Kampala - Kenya, Africa’s third-biggest arabica-coffee producer, may get a bumper harvest later this year as rains in key growing areas boost yields.
The country is getting good rains, which will improve yields for the harvest from September to December, said Mansukh Shah, managing director of Alanwood, a Nairobi-based trading house.
Rains have been favourable this year in top-growing areas of Mount Kenya, Machakos and Central Province and bean size and quality will be good, he said.
“We are expecting a good harvest both for the early crop and the main harvest from September to December,” Kizito Keya, a coffee trader for Mombasa, Kenya-based Mumba Coffee, said by phone from Nairobi.
Targeting production
While Kenya isn’t a major producer of beans globally, a large harvest would boost supplies at a time when prices are the highest in more than a year.

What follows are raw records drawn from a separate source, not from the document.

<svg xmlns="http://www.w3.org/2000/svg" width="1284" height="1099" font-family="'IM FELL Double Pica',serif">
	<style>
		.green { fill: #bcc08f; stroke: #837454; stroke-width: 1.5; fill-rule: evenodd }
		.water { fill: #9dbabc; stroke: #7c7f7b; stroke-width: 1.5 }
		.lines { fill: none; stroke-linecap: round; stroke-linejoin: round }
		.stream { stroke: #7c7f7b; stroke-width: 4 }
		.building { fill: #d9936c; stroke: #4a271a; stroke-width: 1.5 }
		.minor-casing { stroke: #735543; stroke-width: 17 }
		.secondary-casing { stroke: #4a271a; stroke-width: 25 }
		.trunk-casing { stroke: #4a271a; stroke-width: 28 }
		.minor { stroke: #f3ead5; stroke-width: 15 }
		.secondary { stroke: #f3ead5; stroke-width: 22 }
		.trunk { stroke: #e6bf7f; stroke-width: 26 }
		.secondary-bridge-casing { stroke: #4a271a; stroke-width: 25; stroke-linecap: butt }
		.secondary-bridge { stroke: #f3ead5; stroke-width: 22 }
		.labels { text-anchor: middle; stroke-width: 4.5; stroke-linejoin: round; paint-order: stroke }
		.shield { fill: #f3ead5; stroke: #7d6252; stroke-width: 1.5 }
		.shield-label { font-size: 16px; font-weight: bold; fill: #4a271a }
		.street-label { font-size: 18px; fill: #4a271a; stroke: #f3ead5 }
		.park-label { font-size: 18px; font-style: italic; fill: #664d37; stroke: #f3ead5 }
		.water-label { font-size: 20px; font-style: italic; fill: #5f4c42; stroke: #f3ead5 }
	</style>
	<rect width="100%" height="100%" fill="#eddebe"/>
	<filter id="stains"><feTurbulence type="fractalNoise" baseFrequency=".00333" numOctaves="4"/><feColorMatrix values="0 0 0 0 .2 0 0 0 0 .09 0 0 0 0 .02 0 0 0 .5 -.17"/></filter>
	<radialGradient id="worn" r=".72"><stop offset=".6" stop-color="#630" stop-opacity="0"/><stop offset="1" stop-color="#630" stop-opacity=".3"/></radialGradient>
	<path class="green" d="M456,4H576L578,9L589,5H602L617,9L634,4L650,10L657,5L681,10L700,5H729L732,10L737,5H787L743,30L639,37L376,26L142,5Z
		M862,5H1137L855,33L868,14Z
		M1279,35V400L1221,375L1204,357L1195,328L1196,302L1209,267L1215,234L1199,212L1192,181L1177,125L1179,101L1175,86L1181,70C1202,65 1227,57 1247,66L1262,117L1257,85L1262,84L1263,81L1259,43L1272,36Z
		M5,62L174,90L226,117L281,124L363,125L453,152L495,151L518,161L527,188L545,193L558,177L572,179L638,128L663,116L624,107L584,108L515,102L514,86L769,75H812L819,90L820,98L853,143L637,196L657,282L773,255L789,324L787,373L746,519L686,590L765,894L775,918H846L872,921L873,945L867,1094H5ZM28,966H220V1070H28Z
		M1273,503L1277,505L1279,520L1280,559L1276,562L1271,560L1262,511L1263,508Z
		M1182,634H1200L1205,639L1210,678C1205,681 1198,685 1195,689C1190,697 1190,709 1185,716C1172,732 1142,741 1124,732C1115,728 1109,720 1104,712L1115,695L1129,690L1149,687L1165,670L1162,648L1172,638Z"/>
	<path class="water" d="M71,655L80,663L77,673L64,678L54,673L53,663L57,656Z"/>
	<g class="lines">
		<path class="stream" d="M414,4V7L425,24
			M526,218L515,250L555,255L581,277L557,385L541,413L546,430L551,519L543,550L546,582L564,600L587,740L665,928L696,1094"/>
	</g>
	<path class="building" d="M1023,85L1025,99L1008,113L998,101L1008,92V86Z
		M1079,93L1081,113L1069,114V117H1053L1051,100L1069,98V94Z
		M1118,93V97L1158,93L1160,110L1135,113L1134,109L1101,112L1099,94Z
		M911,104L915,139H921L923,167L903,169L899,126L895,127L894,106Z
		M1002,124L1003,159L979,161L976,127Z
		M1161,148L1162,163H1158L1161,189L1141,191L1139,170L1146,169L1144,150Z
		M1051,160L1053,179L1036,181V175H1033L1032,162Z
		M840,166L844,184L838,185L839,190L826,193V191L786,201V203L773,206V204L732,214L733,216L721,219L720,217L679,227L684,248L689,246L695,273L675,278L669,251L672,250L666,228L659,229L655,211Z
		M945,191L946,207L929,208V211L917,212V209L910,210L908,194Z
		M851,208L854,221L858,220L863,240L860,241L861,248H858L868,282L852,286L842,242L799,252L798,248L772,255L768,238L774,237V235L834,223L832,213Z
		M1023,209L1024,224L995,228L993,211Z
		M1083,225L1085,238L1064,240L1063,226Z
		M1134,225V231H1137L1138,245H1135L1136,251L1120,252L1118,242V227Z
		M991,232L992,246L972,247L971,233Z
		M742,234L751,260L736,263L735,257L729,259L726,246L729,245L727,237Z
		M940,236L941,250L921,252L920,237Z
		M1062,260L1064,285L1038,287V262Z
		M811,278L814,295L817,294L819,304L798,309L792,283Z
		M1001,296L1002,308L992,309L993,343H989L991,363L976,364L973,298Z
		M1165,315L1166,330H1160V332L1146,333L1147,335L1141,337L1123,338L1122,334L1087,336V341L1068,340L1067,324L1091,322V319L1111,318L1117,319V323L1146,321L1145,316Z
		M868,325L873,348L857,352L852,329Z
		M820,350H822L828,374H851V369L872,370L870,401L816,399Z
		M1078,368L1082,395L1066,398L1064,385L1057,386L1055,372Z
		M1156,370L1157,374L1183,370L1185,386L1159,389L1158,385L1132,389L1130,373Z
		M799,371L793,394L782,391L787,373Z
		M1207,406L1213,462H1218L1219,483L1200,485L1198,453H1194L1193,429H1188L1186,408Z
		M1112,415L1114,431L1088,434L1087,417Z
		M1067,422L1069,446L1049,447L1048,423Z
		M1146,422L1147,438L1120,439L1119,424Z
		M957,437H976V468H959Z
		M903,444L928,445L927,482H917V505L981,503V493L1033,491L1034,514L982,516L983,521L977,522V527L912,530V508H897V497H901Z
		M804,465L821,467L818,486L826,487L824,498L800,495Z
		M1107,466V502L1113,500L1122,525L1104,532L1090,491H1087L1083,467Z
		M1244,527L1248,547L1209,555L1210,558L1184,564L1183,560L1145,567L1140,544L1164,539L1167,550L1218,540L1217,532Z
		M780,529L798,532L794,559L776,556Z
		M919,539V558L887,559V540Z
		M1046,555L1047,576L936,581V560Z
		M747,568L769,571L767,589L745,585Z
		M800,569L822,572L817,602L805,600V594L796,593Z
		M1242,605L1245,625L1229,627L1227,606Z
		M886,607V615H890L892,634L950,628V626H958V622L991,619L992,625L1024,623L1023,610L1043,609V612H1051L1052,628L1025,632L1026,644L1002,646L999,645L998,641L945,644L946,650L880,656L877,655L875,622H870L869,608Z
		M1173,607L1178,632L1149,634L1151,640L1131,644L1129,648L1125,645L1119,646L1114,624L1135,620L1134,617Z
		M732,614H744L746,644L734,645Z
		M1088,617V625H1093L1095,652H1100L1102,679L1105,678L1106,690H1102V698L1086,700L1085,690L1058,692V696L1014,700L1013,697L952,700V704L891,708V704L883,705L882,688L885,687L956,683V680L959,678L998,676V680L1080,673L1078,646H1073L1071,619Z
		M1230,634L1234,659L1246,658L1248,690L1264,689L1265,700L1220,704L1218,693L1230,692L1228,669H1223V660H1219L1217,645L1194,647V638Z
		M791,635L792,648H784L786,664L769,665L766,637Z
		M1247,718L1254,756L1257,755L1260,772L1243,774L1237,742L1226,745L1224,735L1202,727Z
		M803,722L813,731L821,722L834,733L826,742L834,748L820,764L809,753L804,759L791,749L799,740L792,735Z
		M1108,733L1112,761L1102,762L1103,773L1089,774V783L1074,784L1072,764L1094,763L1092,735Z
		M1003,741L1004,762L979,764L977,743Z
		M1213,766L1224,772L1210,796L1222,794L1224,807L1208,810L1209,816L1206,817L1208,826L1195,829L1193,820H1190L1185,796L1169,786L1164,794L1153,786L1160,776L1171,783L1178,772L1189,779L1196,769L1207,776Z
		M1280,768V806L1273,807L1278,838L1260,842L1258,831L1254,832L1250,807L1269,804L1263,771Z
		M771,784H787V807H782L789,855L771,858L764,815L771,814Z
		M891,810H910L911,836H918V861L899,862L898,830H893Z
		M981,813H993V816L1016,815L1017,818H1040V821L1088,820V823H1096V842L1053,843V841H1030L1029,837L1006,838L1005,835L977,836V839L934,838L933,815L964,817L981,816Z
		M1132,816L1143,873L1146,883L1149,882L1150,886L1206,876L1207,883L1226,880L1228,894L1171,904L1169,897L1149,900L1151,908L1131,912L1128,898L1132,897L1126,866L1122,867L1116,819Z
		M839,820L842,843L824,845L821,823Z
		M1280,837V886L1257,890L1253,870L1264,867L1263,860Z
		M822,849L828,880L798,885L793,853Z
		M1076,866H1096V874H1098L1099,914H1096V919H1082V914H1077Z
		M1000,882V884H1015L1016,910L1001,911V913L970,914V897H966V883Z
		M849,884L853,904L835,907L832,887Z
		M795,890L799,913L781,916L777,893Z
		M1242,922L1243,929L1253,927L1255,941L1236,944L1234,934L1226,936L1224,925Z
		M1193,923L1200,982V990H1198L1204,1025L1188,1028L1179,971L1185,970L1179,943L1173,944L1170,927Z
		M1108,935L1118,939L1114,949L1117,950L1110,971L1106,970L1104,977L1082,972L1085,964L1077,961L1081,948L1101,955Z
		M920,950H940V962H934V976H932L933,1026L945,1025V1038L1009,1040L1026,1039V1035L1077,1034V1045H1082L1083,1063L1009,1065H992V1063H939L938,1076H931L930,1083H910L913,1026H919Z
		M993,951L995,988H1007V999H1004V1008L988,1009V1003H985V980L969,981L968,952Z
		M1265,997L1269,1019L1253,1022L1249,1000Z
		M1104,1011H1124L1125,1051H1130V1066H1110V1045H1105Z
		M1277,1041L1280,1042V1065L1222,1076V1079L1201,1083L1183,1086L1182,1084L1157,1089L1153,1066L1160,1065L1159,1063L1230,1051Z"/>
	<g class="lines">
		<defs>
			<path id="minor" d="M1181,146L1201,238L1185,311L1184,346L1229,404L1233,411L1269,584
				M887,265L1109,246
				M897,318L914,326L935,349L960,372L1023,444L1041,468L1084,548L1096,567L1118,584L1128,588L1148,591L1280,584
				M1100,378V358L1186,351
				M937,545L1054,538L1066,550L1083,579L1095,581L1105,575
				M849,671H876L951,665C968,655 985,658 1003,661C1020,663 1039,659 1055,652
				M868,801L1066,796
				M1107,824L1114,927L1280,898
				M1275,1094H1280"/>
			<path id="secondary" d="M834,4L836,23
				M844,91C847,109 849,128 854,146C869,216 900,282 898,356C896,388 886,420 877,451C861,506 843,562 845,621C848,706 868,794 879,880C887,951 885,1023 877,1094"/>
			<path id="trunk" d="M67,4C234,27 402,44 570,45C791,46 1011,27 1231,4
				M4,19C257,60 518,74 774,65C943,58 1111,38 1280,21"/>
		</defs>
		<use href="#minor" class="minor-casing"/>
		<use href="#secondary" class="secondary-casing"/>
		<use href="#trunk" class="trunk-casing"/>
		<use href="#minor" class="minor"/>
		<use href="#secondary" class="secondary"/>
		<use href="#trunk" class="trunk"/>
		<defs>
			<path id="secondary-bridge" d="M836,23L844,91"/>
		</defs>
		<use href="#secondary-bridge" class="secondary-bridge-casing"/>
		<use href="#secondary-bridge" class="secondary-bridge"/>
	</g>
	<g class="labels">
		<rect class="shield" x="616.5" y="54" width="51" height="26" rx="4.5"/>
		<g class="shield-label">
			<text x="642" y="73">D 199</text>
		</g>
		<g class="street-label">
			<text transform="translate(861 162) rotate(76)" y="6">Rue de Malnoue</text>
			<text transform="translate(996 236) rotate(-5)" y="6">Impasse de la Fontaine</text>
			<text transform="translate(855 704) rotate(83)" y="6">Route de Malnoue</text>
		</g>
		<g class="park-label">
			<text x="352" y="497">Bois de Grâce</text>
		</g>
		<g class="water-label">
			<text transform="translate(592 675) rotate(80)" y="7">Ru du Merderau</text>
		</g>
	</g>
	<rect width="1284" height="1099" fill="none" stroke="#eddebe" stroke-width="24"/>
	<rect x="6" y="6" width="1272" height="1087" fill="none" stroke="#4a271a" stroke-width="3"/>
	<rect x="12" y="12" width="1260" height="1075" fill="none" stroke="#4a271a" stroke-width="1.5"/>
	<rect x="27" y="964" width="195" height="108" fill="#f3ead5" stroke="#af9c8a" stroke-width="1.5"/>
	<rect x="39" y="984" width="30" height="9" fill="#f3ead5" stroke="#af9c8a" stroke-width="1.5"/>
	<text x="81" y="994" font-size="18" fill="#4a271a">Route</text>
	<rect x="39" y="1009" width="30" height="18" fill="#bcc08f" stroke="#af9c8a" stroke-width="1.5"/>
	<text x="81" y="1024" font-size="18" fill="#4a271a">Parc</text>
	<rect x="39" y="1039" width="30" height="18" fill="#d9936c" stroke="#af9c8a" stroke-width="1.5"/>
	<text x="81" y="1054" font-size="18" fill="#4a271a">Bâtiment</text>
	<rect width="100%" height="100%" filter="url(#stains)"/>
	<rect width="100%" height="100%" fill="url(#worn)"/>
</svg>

Arabica, the type favoured for speciality drinks such as those made by Starbucks, has rallied as low exchange inventories attract investment from funds.
Speculators have the biggest bullish bet since 2014, US government data show.
Shah and Keya didn’t give estimates for the harvest size. Grenville Kiplimo Melli, the interim director at Kenya’s Coffee Directorate, also didn’t provide an output forecast for next season.
In September, Melli said this season’s output may climb 18% to 45 000 metric tons and that the nation is targeting production of as much as 100 000 tons within five years.